> _Excerpt provided_

For more information about Instructional Design, you might want to visit any of the following professional development materials:
CUNY Academic Commons: There are a lot of tools available at CUNY’s faculty development site, including some helpful definitions of basic terms in instructional design.
Instructional Use of Learning Objects: This is an edited collection of essays on using learning objects effectively in teaching.
Intro to Instructional Design: This is a full course on ID from the OCW project at Utah State University. It’s very straight-forward, contains videos as well as templates, and it is a solid demonstration of how strong design supports individuals.
The ADDIE Method
Most instructional designers use a collection of interdisciplinary models to define their practice as designers. Many people start with the ideas described in the ADDIE Method. The following excerpt is from Billy Meinke’s Blog:
If you can understand what each step of the ADDIE process describes, many more concepts and theories of instruction will fall into place. And in its most general form, ADDIE can be applied to just about any “making” or creative process. Keep in mind that many IDs choose to use a more flexible ADDIE model (Dick and Carey comes to mind), allowing for iteration at the various steps as opposed to requiring a full-cycle with each improvement to whatever it is you’re making. Here it goes. ADDIE basics.
ADDIE
(Analyze, Design, Develop, Implement, Evaluate)
1. Analyze
As with most things, you must first figure out what it is you’re setting out to do. This step usually involves a needs analysis, an examination of the need that you’re aiming to meet through instruction. What resources are available to you (time, financial constraints, human resources, etc)? What is the current situation and where does it need to be taken? In the case of designing instruction, skills (or a lack of them) is the focus. The main point of the Analyze step is to discover the current situation and identify the desired goal.

> _Required action 1_
For each statement, say whether it agrees with the passage on instructional design. Answer yes or no, and quote the words from the passage that decide it.
(a) The Intro to Instructional Design course comes from Utah State University.
(b) The ADDIE excerpt is taken from a book by Dick and Carey.
(c) The main point of the Analyze step is to evaluate the finished instruction.
The records that follow are unrelated to the text.

> _Exercise materials_

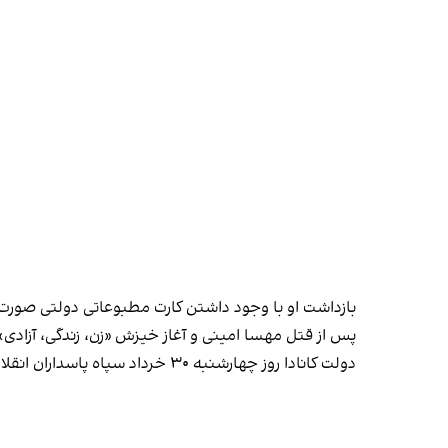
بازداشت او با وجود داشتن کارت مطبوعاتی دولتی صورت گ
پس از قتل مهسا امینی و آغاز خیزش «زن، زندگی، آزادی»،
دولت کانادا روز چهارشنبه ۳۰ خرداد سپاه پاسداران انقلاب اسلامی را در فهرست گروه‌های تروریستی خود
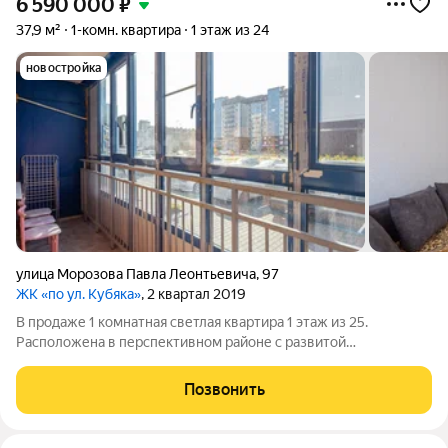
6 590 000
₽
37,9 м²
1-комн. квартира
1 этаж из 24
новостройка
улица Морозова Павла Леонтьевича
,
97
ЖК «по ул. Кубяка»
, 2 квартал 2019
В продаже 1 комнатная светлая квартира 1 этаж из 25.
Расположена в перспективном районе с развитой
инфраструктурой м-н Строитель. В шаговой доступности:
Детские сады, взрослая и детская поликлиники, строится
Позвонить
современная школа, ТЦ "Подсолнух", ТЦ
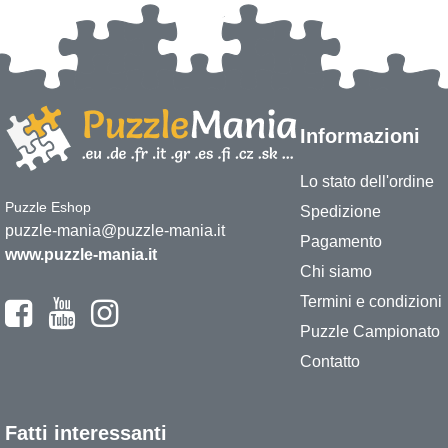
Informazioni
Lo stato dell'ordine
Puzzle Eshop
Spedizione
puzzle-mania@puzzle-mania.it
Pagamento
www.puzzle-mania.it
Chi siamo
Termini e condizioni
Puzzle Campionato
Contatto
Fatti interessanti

> _Required action 2_
Arrange the records as a Markdown table with columns Row and Line. Start at the first line of the records and end at the line containing "دولت کانادا روز", skip blank lines, and leave the pictures out.

> _Answer section 1_
(a) Yes: "This is a full course on ID from the OCW project at Utah State University."
(b) No: "The following excerpt is from Billy Meinke’s Blog:"
(c) No: "The main point of the Analyze step is to discover the current situation and identify the desired goal."

> _Answer section 2_
| Row | Line |
|---|---|
| 1 | بازداشت او با وجود داشتن کارت مطبوعاتی دولتی صورت گ |
| 2 | پس از قتل مهسا امینی و آغاز خیزش «زن، زندگی، آزادی»، |
| 3 | دولت کانادا روز چهارشنبه ۳۰ خرداد سپاه پاسداران انقلاب اسلامی را در فهرست گروه‌های تروریستی خود |